The Wildcats went 27-5, won district and regional titles and reached the state tournament quarterfinals for the first time since 2017. After the season, Berry shot up from No. 32 to No. 7 in espnW’s rankings for the 2024 class and went from a four-star to a five-star recruit.

“As much as she scores, she’s incredibly unselfish,” Rush said. “And she understands the game. A lot of times, you get these great players where after they go to college they have to learn how to integrate themselves with a team because they’ve always been the man. ’Mari is just as happy when everybody else is scoring and she isn’t.”

Clarksville junior Imari Berry points to one of her teammates after a drill during a high school basketball practice at Clarksville High School, Monday, Nov. 14, 2022 in Clarksville, Tennessee. Jl7a6315
Clarksville junior Imari Berry points to one of her teammates after a drill during a high school basketball practice at Clarksville High School, Monday, Nov. 14, 2022 in Clarksville, Tennessee. Jl7a6315

‘I’m ready’

Berry had always planned to commit before her senior year. Entering the summer, she was down to two schools — Clemson and Tennessee — and scheduled official visits to both.

But she never made it to Rocky Top. When Berry, her mother and her AAU coach took in Clemson on her official visit in late June, everything felt right.
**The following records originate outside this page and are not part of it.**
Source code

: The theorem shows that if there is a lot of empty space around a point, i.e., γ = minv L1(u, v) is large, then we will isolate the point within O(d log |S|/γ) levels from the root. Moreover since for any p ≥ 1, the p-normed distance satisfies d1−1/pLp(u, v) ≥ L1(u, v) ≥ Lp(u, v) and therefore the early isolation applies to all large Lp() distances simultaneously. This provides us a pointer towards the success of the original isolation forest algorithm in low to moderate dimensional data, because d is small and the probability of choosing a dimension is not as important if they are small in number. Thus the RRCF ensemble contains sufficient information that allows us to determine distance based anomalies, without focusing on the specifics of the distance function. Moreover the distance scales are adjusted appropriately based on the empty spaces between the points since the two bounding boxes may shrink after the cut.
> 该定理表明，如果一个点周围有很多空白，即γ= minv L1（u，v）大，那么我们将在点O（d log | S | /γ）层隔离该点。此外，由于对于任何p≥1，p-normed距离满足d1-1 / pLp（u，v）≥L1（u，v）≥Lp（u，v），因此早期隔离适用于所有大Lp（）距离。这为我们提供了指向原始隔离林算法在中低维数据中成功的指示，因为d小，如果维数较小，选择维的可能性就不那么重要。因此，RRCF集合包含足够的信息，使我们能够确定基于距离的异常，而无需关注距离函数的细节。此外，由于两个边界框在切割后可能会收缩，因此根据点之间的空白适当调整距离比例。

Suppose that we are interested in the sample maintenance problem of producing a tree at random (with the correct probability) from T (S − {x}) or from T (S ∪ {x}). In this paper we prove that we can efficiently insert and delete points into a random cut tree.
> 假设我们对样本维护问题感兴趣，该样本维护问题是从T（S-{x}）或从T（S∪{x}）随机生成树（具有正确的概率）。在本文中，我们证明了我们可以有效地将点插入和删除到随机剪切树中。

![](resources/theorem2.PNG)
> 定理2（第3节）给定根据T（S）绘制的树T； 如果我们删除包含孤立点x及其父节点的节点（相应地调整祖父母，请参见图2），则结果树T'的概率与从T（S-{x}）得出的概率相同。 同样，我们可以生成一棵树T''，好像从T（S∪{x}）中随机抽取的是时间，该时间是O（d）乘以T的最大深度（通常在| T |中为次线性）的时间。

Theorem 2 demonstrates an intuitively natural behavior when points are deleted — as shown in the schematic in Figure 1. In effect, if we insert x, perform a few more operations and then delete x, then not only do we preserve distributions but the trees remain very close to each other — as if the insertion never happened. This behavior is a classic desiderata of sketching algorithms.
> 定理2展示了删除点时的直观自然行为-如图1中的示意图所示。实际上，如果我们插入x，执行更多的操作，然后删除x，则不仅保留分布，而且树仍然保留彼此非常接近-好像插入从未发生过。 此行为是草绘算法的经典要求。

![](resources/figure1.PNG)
Clemson took Berry to dinner and axe throwing (yes, axe throwing). She watched a practice and took in a presentation on the school’s name, image and likeness (NIL) opportunities. She hung out with the current team and played the popular card game UNO. Walking around downtown Clemson, she took notice of how many fans recognized Butler and stopped to talk with her.
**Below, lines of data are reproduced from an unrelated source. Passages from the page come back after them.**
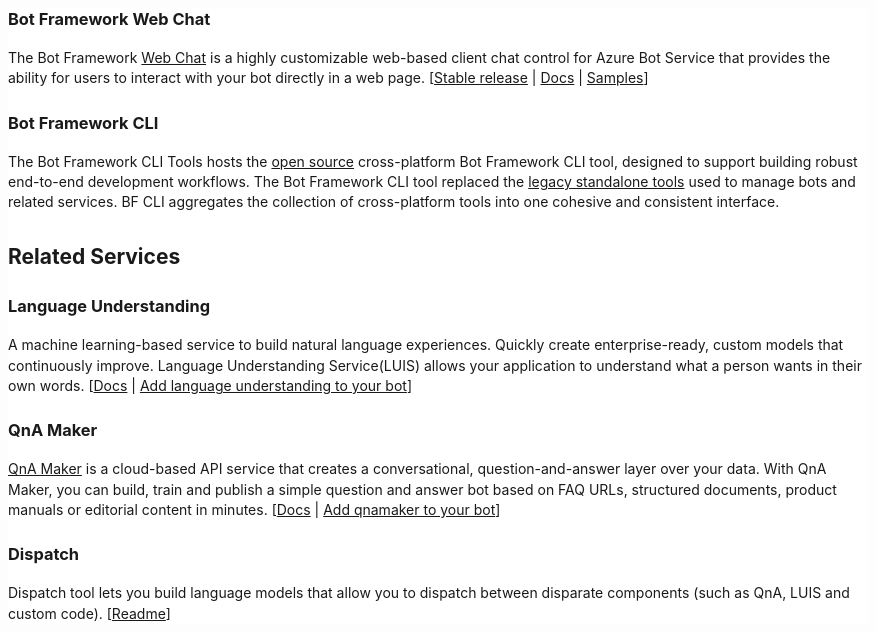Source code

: [60]:https://github.com/Microsoft/BotFramework-Emulator#readme
[61]:https://github.com/Microsoft/BotFramework-Emulator/releases/latest
[62]:https://docs.microsoft.com/en-us/azure/bot-service/bot-service-debug-emulator?view=azure-bot-service-4.0

### Bot Framework Web Chat
The Bot Framework [Web Chat][23] is a highly customizable web-based client chat control for Azure Bot Service that provides the ability for users to interact with your bot directly in a web page. [[Stable release][24] | [Docs][25]  | [Samples][26]]

[23]:https://github.com/Microsoft/BotFramework-WebChat#readme
[24]:https://www.npmjs.com/package/botframework-webchat
[25]:https://github.com/Microsoft/BotFramework-WebChat/tree/main/doc
[26]:https://github.com/Microsoft/BotFramework-WebChat/tree/main/samples

### Bot Framework CLI
The Bot Framework CLI Tools hosts the [open source](https://github.com/microsoft/botframework-cli) cross-platform Bot Framework CLI tool, designed to support building robust end-to-end development workflows. The Bot Framework CLI tool replaced the [legacy standalone tools](https://github.com/Microsoft/BotBuilder-Tools) used to manage bots and related services. BF CLI aggregates the collection of cross-platform tools into one cohesive and consistent interface.

## Related Services

### Language Understanding
A machine learning-based service to build natural language experiences. Quickly create enterprise-ready, custom models that continuously improve. Language Understanding Service(LUIS) allows your application to understand what a person wants in their own words. [[Docs][31] | [Add language understanding to your bot][32]]

[18]:https://github.com/Microsoft/botbuilder-tools/tree/main/packages/LUIS#readme
[19]:https://github.com/Microsoft/botbuilder-tools/tree/main/packages/QnAMaker#readme
[30]:https://www.luis.ai
[31]:https://docs.microsoft.com/en-us/azure/cognitive-services/LUIS/Home
[32]:https://docs.microsoft.com/en-us/azure/bot-service/bot-builder-howto-v4-luis?view=azure-bot-service-4.0&branch=pr-en-us-1325&tabs=csharp

### QnA Maker
[QnA Maker][33] is a cloud-based API service that creates a conversational, question-and-answer layer over your data. With QnA Maker, you can build, train and publish a simple question and answer bot based on FAQ URLs, structured documents, product manuals or editorial content in minutes. [[Docs][34]  | [Add qnamaker to your bot][35]]

[33]:https://www.qnamaker.ai/
[34]:https://aka.ms/qnamaker-docs-home
[35]:https://docs.microsoft.com/en-us/azure/bot-service/bot-builder-howto-qna?view=azure-bot-service-4.0&branch=pr-en-us-1325&tabs=cs

### Dispatch
Dispatch tool lets you build language models that allow you to dispatch between disparate components (such as QnA, LUIS and custom code). [[Readme](https://github.com/Microsoft/botbuilder-tools/blob/main/packages/Dispatch#readme)]


[112]: https://github.com/microsoft/BotBuilder-Samples/tree/main/samples/java_springboot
“It felt like family,” Berry said. “It didn’t feel like they just wanted me to play basketball there. … They were gonna treat me like family.”
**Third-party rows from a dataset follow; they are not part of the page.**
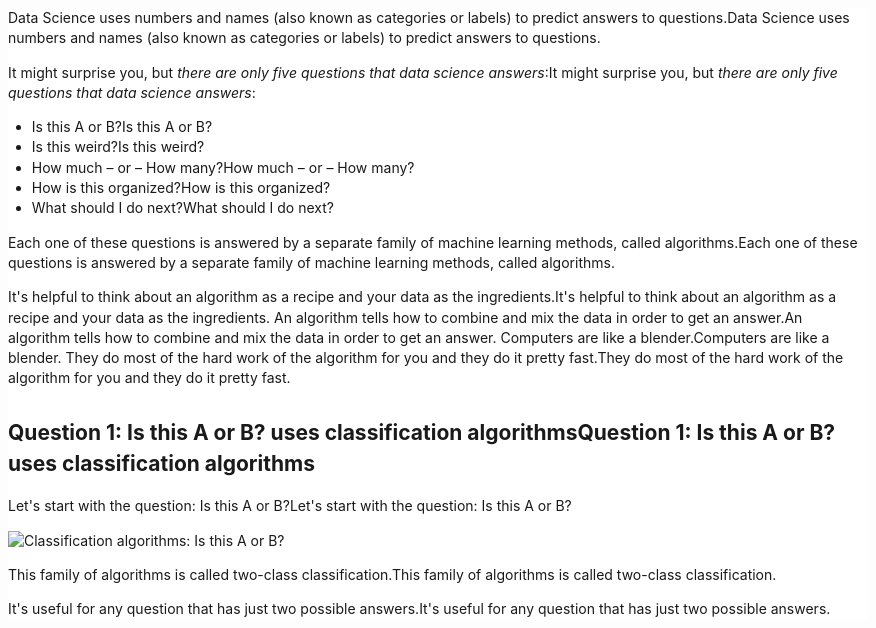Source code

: <span data-ttu-id="c2601-125">Data Science uses numbers and names (also known as categories or labels) to predict answers to questions.</span><span class="sxs-lookup"><span data-stu-id="c2601-125">Data Science uses numbers and names (also known as categories or labels) to predict answers to questions.</span></span>

<span data-ttu-id="c2601-126">It might surprise you, but *there are only five questions that data science answers*:</span><span class="sxs-lookup"><span data-stu-id="c2601-126">It might surprise you, but *there are only five questions that data science answers*:</span></span>

* <span data-ttu-id="c2601-127">Is this A or B?</span><span class="sxs-lookup"><span data-stu-id="c2601-127">Is this A or B?</span></span>
* <span data-ttu-id="c2601-128">Is this weird?</span><span class="sxs-lookup"><span data-stu-id="c2601-128">Is this weird?</span></span>
* <span data-ttu-id="c2601-129">How much – or – How many?</span><span class="sxs-lookup"><span data-stu-id="c2601-129">How much – or – How many?</span></span>
* <span data-ttu-id="c2601-130">How is this organized?</span><span class="sxs-lookup"><span data-stu-id="c2601-130">How is this organized?</span></span>
* <span data-ttu-id="c2601-131">What should I do next?</span><span class="sxs-lookup"><span data-stu-id="c2601-131">What should I do next?</span></span>

<span data-ttu-id="c2601-132">Each one of these questions is answered by a separate family of machine learning methods, called algorithms.</span><span class="sxs-lookup"><span data-stu-id="c2601-132">Each one of these questions is answered by a separate family of machine learning methods, called algorithms.</span></span>

<span data-ttu-id="c2601-133">It's helpful to think about an algorithm as a recipe and your data as the ingredients.</span><span class="sxs-lookup"><span data-stu-id="c2601-133">It's helpful to think about an algorithm as a recipe and your data as the ingredients.</span></span> <span data-ttu-id="c2601-134">An algorithm tells how to combine and mix the data in order to get an answer.</span><span class="sxs-lookup"><span data-stu-id="c2601-134">An algorithm tells how to combine and mix the data in order to get an answer.</span></span> <span data-ttu-id="c2601-135">Computers are like a blender.</span><span class="sxs-lookup"><span data-stu-id="c2601-135">Computers are like a blender.</span></span> <span data-ttu-id="c2601-136">They do most of the hard work of the algorithm for you and they do it pretty fast.</span><span class="sxs-lookup"><span data-stu-id="c2601-136">They do most of the hard work of the algorithm for you and they do it pretty fast.</span></span>

## <a name="question-1-is-this-a-or-b-uses-classification-algorithms"></a><span data-ttu-id="c2601-137">Question 1: Is this A or B? uses classification algorithms</span><span class="sxs-lookup"><span data-stu-id="c2601-137">Question 1: Is this A or B? uses classification algorithms</span></span>
<span data-ttu-id="c2601-138">Let's start with the question: Is this A or B?</span><span class="sxs-lookup"><span data-stu-id="c2601-138">Let's start with the question: Is this A or B?</span></span>

![Classification algorithms: Is this A or B?](./media/data-science-for-beginners-the-5-questions-data-science-answers/classification-algorithms.png)

<span data-ttu-id="c2601-140">This family of algorithms is called two-class classification.</span><span class="sxs-lookup"><span data-stu-id="c2601-140">This family of algorithms is called two-class classification.</span></span>

<span data-ttu-id="c2601-141">It's useful for any question that has just two possible answers.</span><span class="sxs-lookup"><span data-stu-id="c2601-141">It's useful for any question that has just two possible answers.</span></span>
In her second ever trip to the state of South Carolina (the first was for an AAU tournament in Rock Hill), Berry committed to Clemson during a dinner at Butler’s house. When she told Tennessee of her decision, the Vols asked if she’d still take her official visit to Knoxville.

“But I have so much respect for Clemson that I didn’t go,” Berry said.

She went public with her decision Aug. 5 and became the highest-ranked commit in Clemson history. At No. 7, Berry is eight spots ahead of Ruby Whitehorn, a five-star recruit from Michigan who ranked No. 15 nationally when she signed with Clemson in the Class of 2022.

Whitehorn just wrapped up an ACC All-Freshman season for the Tigers, who went 19-16 in 2022-23. Despite a 7-11 record in conference play, they finished strong with wins in five of their last seven games, an ACC Tournament win and a WNIT Super 16 appearance.

Whitehorn and Berry — the top two commits in program history in back-to-back years — could realistically team up for two years as Clemson pushes for a return to the national stage.

Butler is the Tigers’ fourth head coach since 2005. Clemson hasn’t been ranked in the AP Top 25 since 2001 and has only three NCAA Tournament appearances this century (most recently in 2018-19, Butler’s first year) after appearing in 13 of 15 tournaments from 1987 to 2001.

But Berry — confident in her college choice after turning away the type of schools most five-star recruits would choose in a heartbeat — wants to help change that.

“I’m ready to play,” she said. “I’m ready to be a Tiger. I’m just ready — ready to be a Tiger and then go to the WNBA.”